I was wondering, too (Actually, about the math actually on the walls, but still). I enjoyed it enough to not regret staying up past my bedtime to watch it live
Procedurals 1: Anything You Say Can and Will Be Used Against You.
This thread is for procedural TV, shows where the primary idea is to figure out the case. [NAFDA]
I was impressed by the simplicity of how they stated real world implications. I have very few plotlines batting around in my head, but the "this abstract sounding maths that pros wank to will have this impact on your life" seems to get pulled off so poorly so often.
Well, if you can prove that P = NP, it would mean that most existing encryption could be broken, but it doesn't necessarily follow that you could instantly crack any arbitrary computer. Also, it is far more likely that P ≠ NP, but that hasn't been proven, either.
if you can prove that P = NP, it would mean that most existing encryption could be broken
That's the part that impressed me with the transition from abstract to "why anyone might care". The rest of the plot details were random cracker magic, and as far as I was unconcerned just an indication that a master hacker was in the house.
Until P != NP, isn't either direction fair fodder for TV plots?
Until P != NP, isn't either direction fair fodder for TV plots?
Well, technically, yes, but if you ask mathematicians to bet on which one will turn out to be true, most will put their money on P ≠ NP.
If we start limiting fiction plots to what people bet would probably happen, how different the landscape would be.
I think that Person of Interest should stay in Procedurals. Although it now has Boxed Set elements, that's not how it started. Also, I think that it would be confusing to have the back and forth where we comment one place if it's a Machine thing and another if it's a procedural element.

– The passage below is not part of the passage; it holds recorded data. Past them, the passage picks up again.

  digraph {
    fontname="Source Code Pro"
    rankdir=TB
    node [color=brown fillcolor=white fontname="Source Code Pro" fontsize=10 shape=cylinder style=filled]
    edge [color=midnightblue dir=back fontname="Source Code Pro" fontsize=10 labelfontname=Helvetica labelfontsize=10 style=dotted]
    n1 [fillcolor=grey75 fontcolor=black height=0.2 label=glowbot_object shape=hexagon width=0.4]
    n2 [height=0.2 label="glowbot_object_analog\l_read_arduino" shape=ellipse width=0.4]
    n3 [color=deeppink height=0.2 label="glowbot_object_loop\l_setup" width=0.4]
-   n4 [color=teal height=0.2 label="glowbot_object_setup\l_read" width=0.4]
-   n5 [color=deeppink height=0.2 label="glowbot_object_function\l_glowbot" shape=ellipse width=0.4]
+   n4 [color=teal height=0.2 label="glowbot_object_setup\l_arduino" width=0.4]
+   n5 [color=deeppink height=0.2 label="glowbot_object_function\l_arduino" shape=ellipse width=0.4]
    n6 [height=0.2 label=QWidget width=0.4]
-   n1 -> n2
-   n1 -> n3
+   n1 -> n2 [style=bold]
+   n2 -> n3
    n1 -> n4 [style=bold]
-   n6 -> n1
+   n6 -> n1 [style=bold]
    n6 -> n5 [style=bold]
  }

Although it now has Boxed Set elements, that's not how it started
I'm not making an argument either way, since my opinion's already well-recorded, but I am unendingly curious about how a central premise of an AI which started showing a personality within the first season isn't sci fi on purpose. It's not like they're mutually exclusive--I just don't get how it's new. It's more, but I don't get the new bit.

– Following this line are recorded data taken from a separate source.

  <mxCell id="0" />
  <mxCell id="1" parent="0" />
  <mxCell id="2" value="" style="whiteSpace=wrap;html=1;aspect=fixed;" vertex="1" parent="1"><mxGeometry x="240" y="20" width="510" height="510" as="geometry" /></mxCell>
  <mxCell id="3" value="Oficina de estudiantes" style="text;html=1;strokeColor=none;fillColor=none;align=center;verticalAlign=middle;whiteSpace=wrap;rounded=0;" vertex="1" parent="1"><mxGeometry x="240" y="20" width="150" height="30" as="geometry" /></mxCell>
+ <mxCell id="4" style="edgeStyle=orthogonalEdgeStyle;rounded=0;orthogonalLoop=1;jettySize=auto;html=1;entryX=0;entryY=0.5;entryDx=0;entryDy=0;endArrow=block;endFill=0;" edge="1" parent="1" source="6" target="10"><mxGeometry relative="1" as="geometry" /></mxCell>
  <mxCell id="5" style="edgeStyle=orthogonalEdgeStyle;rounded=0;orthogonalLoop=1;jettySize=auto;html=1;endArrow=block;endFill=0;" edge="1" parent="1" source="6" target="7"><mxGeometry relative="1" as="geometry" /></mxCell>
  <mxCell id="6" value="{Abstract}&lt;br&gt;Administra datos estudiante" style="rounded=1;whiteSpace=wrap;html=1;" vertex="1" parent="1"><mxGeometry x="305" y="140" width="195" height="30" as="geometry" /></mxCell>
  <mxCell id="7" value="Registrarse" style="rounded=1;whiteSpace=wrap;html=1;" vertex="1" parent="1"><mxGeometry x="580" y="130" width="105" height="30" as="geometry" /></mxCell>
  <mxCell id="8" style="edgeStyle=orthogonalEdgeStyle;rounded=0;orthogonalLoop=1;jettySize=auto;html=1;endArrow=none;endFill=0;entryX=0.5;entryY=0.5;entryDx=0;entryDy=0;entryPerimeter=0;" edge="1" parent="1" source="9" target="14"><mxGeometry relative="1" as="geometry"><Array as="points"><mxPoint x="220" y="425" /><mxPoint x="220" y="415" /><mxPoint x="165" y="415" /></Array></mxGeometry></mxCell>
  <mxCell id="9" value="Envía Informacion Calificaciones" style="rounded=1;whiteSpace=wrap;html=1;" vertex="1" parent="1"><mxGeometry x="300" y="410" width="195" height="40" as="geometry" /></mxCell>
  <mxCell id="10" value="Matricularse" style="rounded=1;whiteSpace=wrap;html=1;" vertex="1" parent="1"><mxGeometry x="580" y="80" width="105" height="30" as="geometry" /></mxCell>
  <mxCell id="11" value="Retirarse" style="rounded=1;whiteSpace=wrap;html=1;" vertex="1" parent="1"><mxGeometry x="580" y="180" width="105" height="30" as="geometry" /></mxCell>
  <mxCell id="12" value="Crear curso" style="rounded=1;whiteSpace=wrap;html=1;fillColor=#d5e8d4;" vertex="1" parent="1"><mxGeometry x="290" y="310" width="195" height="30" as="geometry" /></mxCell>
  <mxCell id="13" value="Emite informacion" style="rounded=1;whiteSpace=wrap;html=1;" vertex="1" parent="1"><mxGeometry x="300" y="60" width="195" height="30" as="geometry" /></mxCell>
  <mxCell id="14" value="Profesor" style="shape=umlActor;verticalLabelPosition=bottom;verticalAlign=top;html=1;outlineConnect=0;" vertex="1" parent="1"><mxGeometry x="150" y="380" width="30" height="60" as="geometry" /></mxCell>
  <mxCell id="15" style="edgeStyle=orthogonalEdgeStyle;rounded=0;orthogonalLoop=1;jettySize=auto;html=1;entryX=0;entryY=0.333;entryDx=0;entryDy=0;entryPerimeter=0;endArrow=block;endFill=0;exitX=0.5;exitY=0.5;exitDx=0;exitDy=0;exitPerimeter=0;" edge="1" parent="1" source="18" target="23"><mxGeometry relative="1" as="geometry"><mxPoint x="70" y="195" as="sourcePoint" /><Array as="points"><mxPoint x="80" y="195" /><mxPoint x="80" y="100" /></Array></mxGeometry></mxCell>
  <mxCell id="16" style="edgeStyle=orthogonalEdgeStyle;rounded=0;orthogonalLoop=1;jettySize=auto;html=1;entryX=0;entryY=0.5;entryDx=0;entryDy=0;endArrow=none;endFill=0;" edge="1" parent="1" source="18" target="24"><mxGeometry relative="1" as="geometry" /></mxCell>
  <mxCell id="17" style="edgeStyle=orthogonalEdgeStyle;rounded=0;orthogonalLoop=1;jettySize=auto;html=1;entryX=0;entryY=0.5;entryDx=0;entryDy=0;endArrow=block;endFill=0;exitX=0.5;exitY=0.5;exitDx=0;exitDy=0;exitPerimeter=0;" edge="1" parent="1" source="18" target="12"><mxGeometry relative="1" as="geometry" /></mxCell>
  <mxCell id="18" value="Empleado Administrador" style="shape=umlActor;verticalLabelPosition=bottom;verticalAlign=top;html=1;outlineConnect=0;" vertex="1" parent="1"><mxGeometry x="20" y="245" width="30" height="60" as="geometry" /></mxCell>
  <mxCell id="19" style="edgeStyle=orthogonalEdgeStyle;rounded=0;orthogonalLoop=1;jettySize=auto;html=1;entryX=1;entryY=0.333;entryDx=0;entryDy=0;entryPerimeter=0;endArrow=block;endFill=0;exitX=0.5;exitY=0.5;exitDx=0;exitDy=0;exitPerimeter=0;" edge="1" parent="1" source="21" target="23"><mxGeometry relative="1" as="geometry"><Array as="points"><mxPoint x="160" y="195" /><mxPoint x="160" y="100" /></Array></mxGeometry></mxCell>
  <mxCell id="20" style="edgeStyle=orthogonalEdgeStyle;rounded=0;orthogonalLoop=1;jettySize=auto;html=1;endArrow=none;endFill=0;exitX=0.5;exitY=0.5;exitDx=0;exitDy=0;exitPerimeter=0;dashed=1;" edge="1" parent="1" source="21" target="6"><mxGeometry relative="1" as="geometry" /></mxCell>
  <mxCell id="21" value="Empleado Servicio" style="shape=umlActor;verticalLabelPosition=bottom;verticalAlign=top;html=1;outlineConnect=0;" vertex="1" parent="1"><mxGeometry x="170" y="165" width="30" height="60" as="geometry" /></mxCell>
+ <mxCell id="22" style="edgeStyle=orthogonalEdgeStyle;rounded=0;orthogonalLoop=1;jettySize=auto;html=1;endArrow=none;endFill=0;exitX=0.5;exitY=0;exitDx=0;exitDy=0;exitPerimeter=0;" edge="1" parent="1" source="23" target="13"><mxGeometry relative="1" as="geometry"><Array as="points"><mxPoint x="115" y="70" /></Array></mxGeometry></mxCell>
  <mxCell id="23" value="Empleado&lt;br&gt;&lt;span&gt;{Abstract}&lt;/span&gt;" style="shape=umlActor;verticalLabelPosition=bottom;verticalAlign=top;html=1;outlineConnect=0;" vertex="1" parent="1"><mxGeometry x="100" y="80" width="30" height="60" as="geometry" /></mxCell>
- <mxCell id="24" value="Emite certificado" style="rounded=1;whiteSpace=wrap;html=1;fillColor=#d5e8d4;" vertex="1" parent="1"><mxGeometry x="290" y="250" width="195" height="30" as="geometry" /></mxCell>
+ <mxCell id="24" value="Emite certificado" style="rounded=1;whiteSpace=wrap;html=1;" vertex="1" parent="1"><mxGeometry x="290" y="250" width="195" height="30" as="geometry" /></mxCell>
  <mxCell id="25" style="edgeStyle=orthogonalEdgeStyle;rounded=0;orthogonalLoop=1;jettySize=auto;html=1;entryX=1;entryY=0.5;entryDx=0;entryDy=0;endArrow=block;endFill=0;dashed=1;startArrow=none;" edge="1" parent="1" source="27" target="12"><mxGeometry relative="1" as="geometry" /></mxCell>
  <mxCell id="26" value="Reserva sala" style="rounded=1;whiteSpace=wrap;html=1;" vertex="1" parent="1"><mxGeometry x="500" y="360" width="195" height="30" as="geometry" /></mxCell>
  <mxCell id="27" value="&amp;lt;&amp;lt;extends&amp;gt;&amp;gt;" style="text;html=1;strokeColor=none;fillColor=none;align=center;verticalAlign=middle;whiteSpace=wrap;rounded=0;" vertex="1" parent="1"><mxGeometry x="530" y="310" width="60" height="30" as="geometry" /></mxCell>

You have a good point, although I think that maybe it's because in the previous seasons, the focus was on saving the numbers and the process of Reese and Finch figuring out the victim/perpetrator dynamic and saving or catching the number. The Machine was only a part of the show for the 10 seconds that we saw Finch receive the number (and many shows we didn't even see that).
Now, the Machine is acting independently and communicating with Root. It is more of a part of the show, a character almost.
The Machine was only a part of the show for the 10 seconds that we saw Finch receive the number (and many shows we didn't even see that).
Now that I have actually watched all the episodes in sequence, I can say that I predicted my own attitude correctly in that I am even more intrigued by The Machine than I was before. Was it not in the first season that we saw Harold meet Grace? The Machine seems to have set them up. She (using Root's preference for a pronoun for The Machine) certainly seems to have encouraged Harold quite a bit, at the very least. But since Daniel and I pretty much mainlined the first two seasons, the time frame got a little wibbly-wobbly.